> EXTRACT
Start of Block

The White House and Democrats are having another good laugh over Mitt Romney’s latest gaffe when he said, “I’m not concerned about the very poor [because they have a social safety net to catch them]. The former Massachusetts governor, who just scored a crucial win in the Florida GOP presidential primary can’t seem to avoid shooting himself in the foot, even when things are looking up.
But frankly, President Obama’s advisers aren’t much better at avoiding self-inflicted political wounds. While Democrats are rightfully heartened by a few positive signs in the economy after three dreadful years, presidential aides are once again raising unrealistic expectations about unemployment heading into the teeth of a tough reelection campaign – or so it would seem. Jim VandeHei, the savvy executive editor of POLITICO, wrote today that “Obama advisers have told us repeatedly on background that if unemployment is above 8.5 percent in the final months of the campaign, it will be extremely hard, if not impossible, to win.”
Say what? VandeHei’s was making the point that Obama and his political team are being dangerously Pollyannaish about the president’s reelection prospects, considering a series of upcoming economic indicators that may dampen voters’ enthusiasm for administration policies. Since anticipating what the unemployment rate will be ten months from now is about as easy as predicting where the stock market will be, why would Obama advisers arbitrarily set a make-or-break unemployment rate for the campaign?
The White House press office referred a question about the POLITICO report to the Obama campaign organization in Chicago, and a spokesman there denied the report outright. “This is not true, and POLITICO has been informed it is not true,” the spokesman said.
Hmm. It may take a while to sort out precisely what Obama campaign advisers have been saying on background about the effect of the unemployment rate on the November election. The jobless rate for January will be released on Friday. A poll of economists conducted by Dow Jones shows a consensus forecast that the rate will inch up to 8.6 percent from 8.5 percent. Whether or not this proves to be accurate, it is safe to say we won’t be seeing a significant dip in the unemployment rate before the November general election.
The Gallup organization is also signaling an upward drift in unemployment. The polling organization reported today that without seasonal adjustment, the jobless rate increased slightly to 8.6% in January from 8.5% in December. The percentage of U.S. employees who are working part time but want full-time work increased sharply to 10.1% in January, from 9.8% in December. The January reading is also substantially higher than the 9.1% of January 2011 and is the highest percentage for this segment of the workforce since Gallup began monitoring it in January 2010.

End of Block

> INFORMATION SUPPLIED
Start of Block

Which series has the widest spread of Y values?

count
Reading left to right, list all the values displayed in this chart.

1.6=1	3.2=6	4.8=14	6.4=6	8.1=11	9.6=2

End of Block

Resume the commentary above on Obama's advisers and the unemployment rate, picking up after its last sentence.

And the news gets worse. The new Congressional Budget Office report out this week that projected the federal deficit will top $1 trillion again this year also outlined some sobering news on the employment front. The CBO projected the economy will grow just 2 percent this year and unemployment will actually rise to 8.9 percent.
“The continued slow recovery that CBO projects for the next two years reflects the lingering effects of the financial crisis and the recession, as well as the fiscal restraint that will arise under current law,” the report explained. “Considerable slack remains in the labor market, mainly as a consequence of continued weakness in demand for goods and services. In CBO’s forecast, the unemployment rate remains above 8 percent both this year and next.”
Obama wisely has been circumspect in discussing the economic future, especially when it comes to jobs. During his address to a joint session of Congress late last month, Obama cautiously observed, “The state of our Union is getting stronger,” not that the economic recovery is going gangbusters. And he acknowledged that while “we lost another four million jobs” early in his administration “before our policies were in full effect,” in the last 22 months businesses have created the most jobs since 2005. So setting election year targets for unemployment or any other economic indicator would seem like a bad move – on or off the record.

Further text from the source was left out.